Wayland, por cierto, no dio guerra
Una nota corta para los que vengan a esto desde un dolor parecido al mío: Wayland funcionó sin sustos. Una vez le dejé claro a Claude que era el entorno prioritario, la implementación con GTK + libayatana-appindicator salió bien a la primera. Nada de hacks raros, nada de fallback a X11 disfrazado. El icono de bandeja aparece, el menú responde, los eventos del portapapeles llegan vía arboard. Punto.
Quizá esto ya no sorprenda a nadie en 2026, pero teniendo en cuenta que esta historia empezó porque Deskflow no soporta Wayland, me parece digno de mención.
¿Qué me llevo de todo esto?
Tres cosas que no esperaba antes de empezar:
- Que el cuello de botella iba a ser la calidad del feedback que recibe la IA, no su capacidad de escribir código. Mientras los bugs se diagnosticaban por inspección manual, íbamos a velocidad cero. En cuanto hubo tests que daban una señal binaria — «funciona / no funciona» — la velocidad se multiplicó.
- Que mi trabajo real fue de dirección, no de programación. Las decisiones que más impactaron — simplificar el auth, asumir Wayland prioritario, definir el modelo de amenaza, exigir tests UI a pesar de las protestas — son decisiones de producto y arquitectura, no de código. Esa es la zona donde sigo aportando valor.
- Que el «no sé Rust» dejó de ser un obstáculo en cuestión de horas. No porque haya aprendido Rust — sigo sin saber Rust en el sentido tradicional — sino porque puedo dirigir un proyecto en Rust leyendo el diff, entendiendo la estructura general, y dejando que el detalle idiomático lo cuide otro.

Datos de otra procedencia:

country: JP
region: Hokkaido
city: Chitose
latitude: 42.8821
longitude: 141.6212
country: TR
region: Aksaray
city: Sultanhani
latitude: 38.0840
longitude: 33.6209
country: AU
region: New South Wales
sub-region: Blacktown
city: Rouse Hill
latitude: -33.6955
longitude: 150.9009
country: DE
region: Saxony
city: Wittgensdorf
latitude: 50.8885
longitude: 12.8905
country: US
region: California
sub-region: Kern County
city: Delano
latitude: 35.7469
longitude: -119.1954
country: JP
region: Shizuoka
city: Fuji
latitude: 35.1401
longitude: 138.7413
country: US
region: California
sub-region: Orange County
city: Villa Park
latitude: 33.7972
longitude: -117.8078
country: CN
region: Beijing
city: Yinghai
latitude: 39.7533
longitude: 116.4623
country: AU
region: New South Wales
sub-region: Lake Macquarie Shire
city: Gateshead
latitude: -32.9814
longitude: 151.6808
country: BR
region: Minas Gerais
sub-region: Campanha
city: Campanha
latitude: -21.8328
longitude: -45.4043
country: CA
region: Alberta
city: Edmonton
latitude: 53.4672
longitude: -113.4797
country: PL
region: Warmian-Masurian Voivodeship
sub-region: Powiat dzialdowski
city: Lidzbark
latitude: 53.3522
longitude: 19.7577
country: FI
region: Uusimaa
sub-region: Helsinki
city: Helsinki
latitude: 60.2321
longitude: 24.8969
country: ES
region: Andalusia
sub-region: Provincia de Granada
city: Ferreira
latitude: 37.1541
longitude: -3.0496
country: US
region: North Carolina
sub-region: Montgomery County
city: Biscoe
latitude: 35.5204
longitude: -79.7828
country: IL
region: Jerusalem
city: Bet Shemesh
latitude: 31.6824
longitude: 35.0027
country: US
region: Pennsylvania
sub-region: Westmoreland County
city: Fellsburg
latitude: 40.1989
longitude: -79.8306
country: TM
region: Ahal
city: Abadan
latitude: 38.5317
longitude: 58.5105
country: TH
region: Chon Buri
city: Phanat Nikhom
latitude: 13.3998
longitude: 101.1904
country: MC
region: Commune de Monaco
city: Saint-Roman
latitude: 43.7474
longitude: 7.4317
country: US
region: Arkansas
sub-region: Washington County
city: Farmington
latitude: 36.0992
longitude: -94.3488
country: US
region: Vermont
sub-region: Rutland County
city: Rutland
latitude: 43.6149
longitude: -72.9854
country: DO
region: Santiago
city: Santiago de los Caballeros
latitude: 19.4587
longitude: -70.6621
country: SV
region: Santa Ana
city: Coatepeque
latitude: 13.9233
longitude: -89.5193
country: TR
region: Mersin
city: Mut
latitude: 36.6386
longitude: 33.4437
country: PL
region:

Esto último me genera sentimientos encontrados, que no voy a esconder. Por un lado es liberador: las herramientas que necesito ya no están limitadas por los lenguajes que domino. Por otro lado, hay algo que perder ahí, y todavía no sé qué nombre ponerle.
El resultado
El proyecto se llama clipboardwire y vive en github.com/davefx/clipboardwire. Hay paquetes .deb, .rpm y .msi en cada release. macOS llegará. La página del proyecto en este sitio está aquí.
Lo uso todos los días entre mi Linux y mi Windows. El servidor consume unos pocos megas de RAM, no medio gigabyte. Y el Ctrl+C en una máquina ya llega a la otra sin tener que pasar por Google Chat.
Si te encuentras en una situación parecida — o si simplemente te tienta el experimento de construir algo en un lenguaje que no conoces — quizá te sirva.